If you feel things intensely and can learn to see simply (which is not a child’s prerogative, but that of an intelligent man), a style or manner will develop that will be adequate, and it will be as “individual” and different from anyone else’s style as your personal idiosyncrasies dictate.
Your color sense, too, will improve along personal lines, and it, too, will always be distinctive and “characteristic” of you. I have never met two individuals who “saw color” identically; not only the physical construction of the eye, but the personal predilection or soul-state of each individual causes him to see differently. Copies of personalities are neither possible nor desirable in our world. All schools are full of the bugbear of “personality.” This is often prompted by the desire in the student to become distinguished from his fellows, which is laudable enough, but which cannot be achieved hastily or artificially.
Beauty of method comes of experience and similarly cannot be forced. This leads us to consider what office beauty really fills in the work of art. What beauty in a physical sense really is, no man has yet fathomed. It is like an electric current; we use it, feel it, know in a sense how to harness it, but we do not know what it is.
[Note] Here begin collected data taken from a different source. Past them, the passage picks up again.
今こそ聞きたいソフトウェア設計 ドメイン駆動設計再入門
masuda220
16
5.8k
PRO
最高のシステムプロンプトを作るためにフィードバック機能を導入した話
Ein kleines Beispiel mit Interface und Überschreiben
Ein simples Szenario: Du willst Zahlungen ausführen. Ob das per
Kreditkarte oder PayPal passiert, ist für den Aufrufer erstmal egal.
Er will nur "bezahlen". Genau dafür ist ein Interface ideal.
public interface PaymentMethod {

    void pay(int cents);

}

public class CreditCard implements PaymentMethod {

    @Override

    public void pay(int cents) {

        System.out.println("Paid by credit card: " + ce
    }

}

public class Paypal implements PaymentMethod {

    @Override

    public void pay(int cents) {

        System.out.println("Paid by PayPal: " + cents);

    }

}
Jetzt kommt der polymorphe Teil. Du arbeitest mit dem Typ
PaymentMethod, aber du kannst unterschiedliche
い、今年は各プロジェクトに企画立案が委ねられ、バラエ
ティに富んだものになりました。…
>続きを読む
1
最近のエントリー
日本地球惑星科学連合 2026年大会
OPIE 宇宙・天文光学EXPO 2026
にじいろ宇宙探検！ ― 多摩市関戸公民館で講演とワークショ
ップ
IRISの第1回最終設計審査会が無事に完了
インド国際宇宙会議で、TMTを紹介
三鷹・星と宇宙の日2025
It has always seemed to me that a picture does not rest upon beauty alone. The beauty and the recognized elements of subject matter (with the unity of idea in which they should be represented) together signify something to us; it is difficult to say what that significance is. There is a spirit behind beauty which is its cause! Beauty, therefore, must be relevant to that cause. Perhaps it is an “association of ideas,” perhaps it involves what psychologists call the personal and the collective unconscious, perhaps it involves more mystical, even religious factors.
It is quite notable that Carlson specifies the yin-and-yang type relationship between rigorous, intentional, conscious thinking and intuition-based thinking. When it comes to painting (and most if not all creative endeavors...) the interplay between choregraphed dance of practice-based thought and more spontaneous sparks of thought that light the way at times with their brilliance, generate the energy and resonance we all seek as artist.
These ideas related to the connections between thought and creative acts are not relegated to Renaissance painters and those turn of the century American Painters I tend to favor. These sentiments transcend and permeate throughout art history and the general study of creativity.
"To be original one needs to learn the ideas of other painters in order to be different from them."
-Edgar Alwin Payne
"The average artist, if he chooses, could render an exact drawing of what he sees. Artistic work not only allows but demands some deviation from form and line. Just how far this may go depends on the viewpoint of each painter."
-Edgar Alwin Payne
"Creativity is seeing what others see and thinking what no one else ever thought." – Albert Einstein
"You use a glass mirror to see your face. You use works of art to see your soul." – George Bernard Shaw
“Creativity is a wild mind and a disciplined eye.” – Dorothy Parker
“Create with the heart; build with the mind.” – Criss Jami
“Art is a line around your thoughts.” – Gustav Klimt
Cheers for now - stay well!
Connecting the mind and the heart is the role of the artist. Great quotes!!!